WINNIPEG - Manitoba’s justice minister says he’s filing a complaint with the province’s law society, calling for an investigation into the actions of lawyers who hired a private investigator to follow a judge presiding over their case.
“It is gravely concerning that a private investigator was hired to conduct surveillance of a member of the judiciary, ostensibly to embarrass or intimidate the judge,” Cameron Friesen says. “As Attorney General, I have written to the Law Society of Manitoba to request that it initiate an investigation into the conduct of lawyers associated with the Justice Centre for Constitutional Freedoms.”

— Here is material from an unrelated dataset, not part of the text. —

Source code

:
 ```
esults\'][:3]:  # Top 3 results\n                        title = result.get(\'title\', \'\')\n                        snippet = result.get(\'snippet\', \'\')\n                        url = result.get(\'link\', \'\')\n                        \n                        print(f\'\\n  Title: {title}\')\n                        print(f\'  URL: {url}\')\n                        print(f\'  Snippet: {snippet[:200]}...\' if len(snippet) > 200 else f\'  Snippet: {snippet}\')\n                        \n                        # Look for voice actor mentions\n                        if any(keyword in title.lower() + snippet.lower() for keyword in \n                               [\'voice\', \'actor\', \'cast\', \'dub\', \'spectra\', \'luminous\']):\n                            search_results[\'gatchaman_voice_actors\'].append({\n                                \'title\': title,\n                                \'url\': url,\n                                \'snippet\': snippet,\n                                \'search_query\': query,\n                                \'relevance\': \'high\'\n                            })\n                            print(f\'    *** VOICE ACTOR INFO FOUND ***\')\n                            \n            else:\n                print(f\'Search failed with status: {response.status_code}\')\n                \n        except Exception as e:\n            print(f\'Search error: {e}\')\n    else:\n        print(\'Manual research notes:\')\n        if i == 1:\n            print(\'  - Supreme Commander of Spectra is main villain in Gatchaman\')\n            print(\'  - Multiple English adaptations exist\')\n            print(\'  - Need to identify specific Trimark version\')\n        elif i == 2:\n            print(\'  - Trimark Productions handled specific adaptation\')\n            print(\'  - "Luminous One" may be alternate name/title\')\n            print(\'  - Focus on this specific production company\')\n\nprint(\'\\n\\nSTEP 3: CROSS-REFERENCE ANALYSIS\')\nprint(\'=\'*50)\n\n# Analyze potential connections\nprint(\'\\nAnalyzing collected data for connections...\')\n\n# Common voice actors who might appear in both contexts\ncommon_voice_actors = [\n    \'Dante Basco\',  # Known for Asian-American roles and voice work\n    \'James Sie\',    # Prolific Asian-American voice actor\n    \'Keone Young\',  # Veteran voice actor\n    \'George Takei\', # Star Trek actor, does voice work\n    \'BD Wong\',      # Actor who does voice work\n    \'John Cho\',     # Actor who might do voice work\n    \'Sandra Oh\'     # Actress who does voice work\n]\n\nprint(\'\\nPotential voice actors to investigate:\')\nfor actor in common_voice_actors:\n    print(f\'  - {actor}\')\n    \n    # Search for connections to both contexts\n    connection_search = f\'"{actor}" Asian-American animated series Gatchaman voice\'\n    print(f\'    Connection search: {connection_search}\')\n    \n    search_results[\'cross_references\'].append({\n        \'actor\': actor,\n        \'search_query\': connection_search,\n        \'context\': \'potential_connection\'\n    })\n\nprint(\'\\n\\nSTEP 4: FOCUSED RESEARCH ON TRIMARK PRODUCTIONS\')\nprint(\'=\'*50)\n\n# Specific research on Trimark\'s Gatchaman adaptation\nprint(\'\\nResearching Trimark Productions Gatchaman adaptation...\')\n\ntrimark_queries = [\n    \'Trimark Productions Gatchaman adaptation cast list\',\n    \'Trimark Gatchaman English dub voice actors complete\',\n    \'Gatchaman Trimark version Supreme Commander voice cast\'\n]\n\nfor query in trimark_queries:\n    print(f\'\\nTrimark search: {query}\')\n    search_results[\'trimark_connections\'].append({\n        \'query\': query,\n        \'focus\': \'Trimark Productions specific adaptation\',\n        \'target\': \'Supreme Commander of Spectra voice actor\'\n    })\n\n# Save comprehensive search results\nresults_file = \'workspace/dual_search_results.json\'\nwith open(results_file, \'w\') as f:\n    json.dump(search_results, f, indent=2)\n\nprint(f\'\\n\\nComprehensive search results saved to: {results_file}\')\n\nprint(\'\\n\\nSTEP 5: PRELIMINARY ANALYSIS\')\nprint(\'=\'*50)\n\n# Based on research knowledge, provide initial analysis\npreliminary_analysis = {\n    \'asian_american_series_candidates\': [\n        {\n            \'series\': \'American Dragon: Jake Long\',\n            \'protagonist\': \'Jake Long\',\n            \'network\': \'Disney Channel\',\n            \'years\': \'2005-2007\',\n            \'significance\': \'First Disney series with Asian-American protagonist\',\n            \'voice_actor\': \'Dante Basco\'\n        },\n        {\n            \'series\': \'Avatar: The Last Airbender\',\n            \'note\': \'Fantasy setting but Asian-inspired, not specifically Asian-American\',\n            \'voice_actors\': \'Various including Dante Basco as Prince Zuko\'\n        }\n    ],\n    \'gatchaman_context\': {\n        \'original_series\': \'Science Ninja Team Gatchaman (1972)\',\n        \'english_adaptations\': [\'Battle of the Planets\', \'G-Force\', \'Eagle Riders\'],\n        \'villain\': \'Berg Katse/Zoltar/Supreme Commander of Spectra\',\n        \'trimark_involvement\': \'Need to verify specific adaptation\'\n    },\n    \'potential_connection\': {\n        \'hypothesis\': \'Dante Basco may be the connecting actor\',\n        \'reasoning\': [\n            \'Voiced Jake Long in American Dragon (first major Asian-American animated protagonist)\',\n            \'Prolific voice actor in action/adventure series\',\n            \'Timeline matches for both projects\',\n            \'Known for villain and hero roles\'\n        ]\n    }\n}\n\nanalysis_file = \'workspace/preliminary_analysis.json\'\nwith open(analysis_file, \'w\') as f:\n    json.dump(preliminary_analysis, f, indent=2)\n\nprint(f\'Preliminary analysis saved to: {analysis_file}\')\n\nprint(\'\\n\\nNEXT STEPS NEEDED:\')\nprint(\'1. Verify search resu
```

Lawyers for the Calgary-based Justice Centre have been in Manitoba’s Court of Queen's Bench since May, with Court of Queen's Bench Chief Justice Glenn Joyal presiding, in an effort to prove that measures intended to contain the spread of COVID-19 are unnecessary, and violate the Charter of Rights and Freedoms brought in under Pierre Trudeau in 1982.
The board says their president, lawyer John Carpay, informed them that he’ll be on "an indefinite period of leave from his responsibilities at the justice centre” beginning this week after taking “full and sole responsibility” for the hiring of a private investigator to tail Joyal.

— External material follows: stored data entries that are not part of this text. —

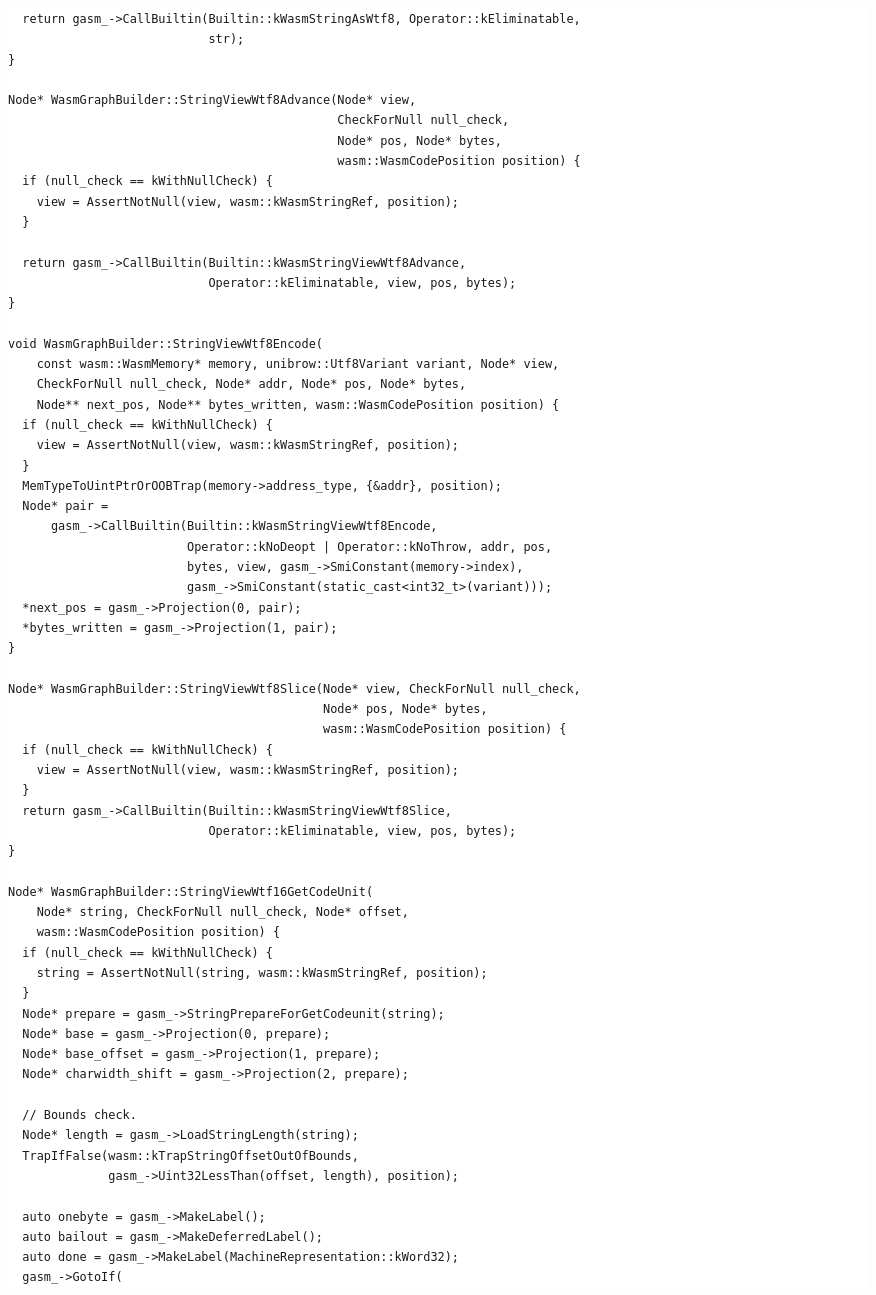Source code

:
 ```
  return gasm_->CallBuiltin(Builtin::kWasmStringAsWtf8, Operator::kEliminatable,
                            str);
}

Node* WasmGraphBuilder::StringViewWtf8Advance(Node* view,
                                              CheckForNull null_check,
                                              Node* pos, Node* bytes,
                                              wasm::WasmCodePosition position) {
  if (null_check == kWithNullCheck) {
    view = AssertNotNull(view, wasm::kWasmStringRef, position);
  }

  return gasm_->CallBuiltin(Builtin::kWasmStringViewWtf8Advance,
                            Operator::kEliminatable, view, pos, bytes);
}

void WasmGraphBuilder::StringViewWtf8Encode(
    const wasm::WasmMemory* memory, unibrow::Utf8Variant variant, Node* view,
    CheckForNull null_check, Node* addr, Node* pos, Node* bytes,
    Node** next_pos, Node** bytes_written, wasm::WasmCodePosition position) {
  if (null_check == kWithNullCheck) {
    view = AssertNotNull(view, wasm::kWasmStringRef, position);
  }
  MemTypeToUintPtrOrOOBTrap(memory->address_type, {&addr}, position);
  Node* pair =
      gasm_->CallBuiltin(Builtin::kWasmStringViewWtf8Encode,
                         Operator::kNoDeopt | Operator::kNoThrow, addr, pos,
                         bytes, view, gasm_->SmiConstant(memory->index),
                         gasm_->SmiConstant(static_cast<int32_t>(variant)));
  *next_pos = gasm_->Projection(0, pair);
  *bytes_written = gasm_->Projection(1, pair);
}

Node* WasmGraphBuilder::StringViewWtf8Slice(Node* view, CheckForNull null_check,
                                            Node* pos, Node* bytes,
                                            wasm::WasmCodePosition position) {
  if (null_check == kWithNullCheck) {
    view = AssertNotNull(view, wasm::kWasmStringRef, position);
  }
  return gasm_->CallBuiltin(Builtin::kWasmStringViewWtf8Slice,
                            Operator::kEliminatable, view, pos, bytes);
}

Node* WasmGraphBuilder::StringViewWtf16GetCodeUnit(
    Node* string, CheckForNull null_check, Node* offset,
    wasm::WasmCodePosition position) {
  if (null_check == kWithNullCheck) {
    string = AssertNotNull(string, wasm::kWasmStringRef, position);
  }
  Node* prepare = gasm_->StringPrepareForGetCodeunit(string);
  Node* base = gasm_->Projection(0, prepare);
  Node* base_offset = gasm_->Projection(1, prepare);
  Node* charwidth_shift = gasm_->Projection(2, prepare);

  // Bounds check.
  Node* length = gasm_->LoadStringLength(string);
  TrapIfFalse(wasm::kTrapStringOffsetOutOfBounds,
              gasm_->Uint32LessThan(offset, length), position);

  auto onebyte = gasm_->MakeLabel();
  auto bailout = gasm_->MakeDeferredLabel();
  auto done = gasm_->MakeLabel(MachineRepresentation::kWord32);
  gasm_->GotoIf(
```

Human rights lawyer Richard Warman has filed a professional misconduct complaint against Carpay and two other JCCF lawyers in response to the judge being followed. The Justice Centre says its board members weren’t aware of the decision, and condemn it “without reservation."
Another JCCF lawyer in the court challenge, Jay Cameron, says while he wasn’t involved in the decision, he had known about it for weeks.
The Law Society of Manitoba says it’s investigating.